╭─ SUPPLIED RECORDS
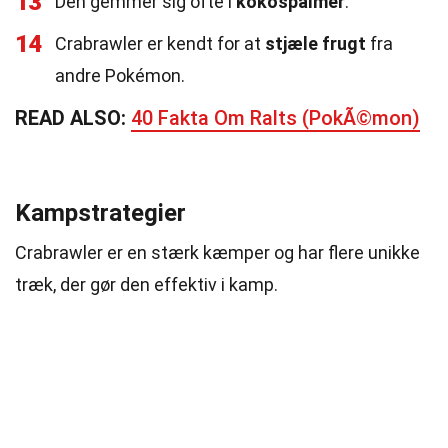
13
Den gemmer sig ofte i
kokospalmer
.
14
Crabrawler er kendt for at
stjæle frugt
fra
andre Pokémon.
READ ALSO:
40 Fakta Om Ralts (PokÃ©mon)
Kampstrategier
Crabrawler er en stærk kæmper og har flere unikke
træk, der gør den effektiv i kamp.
╰─
◆ **WHAT THIS TASK INVOLVES**:
Give back the full listing exactly, with pictures dropped.

◆ **RESULT FOR THIS TASK**:
13
Den gemmer sig ofte i
kokospalmer
.
14
Crabrawler er kendt for at
stjæle frugt
fra
andre Pokémon.
READ ALSO:
40 Fakta Om Ralts (PokÃ©mon)
Kampstrategier
Crabrawler er en stærk kæmper og har flere unikke
træk, der gør den effektiv i kamp.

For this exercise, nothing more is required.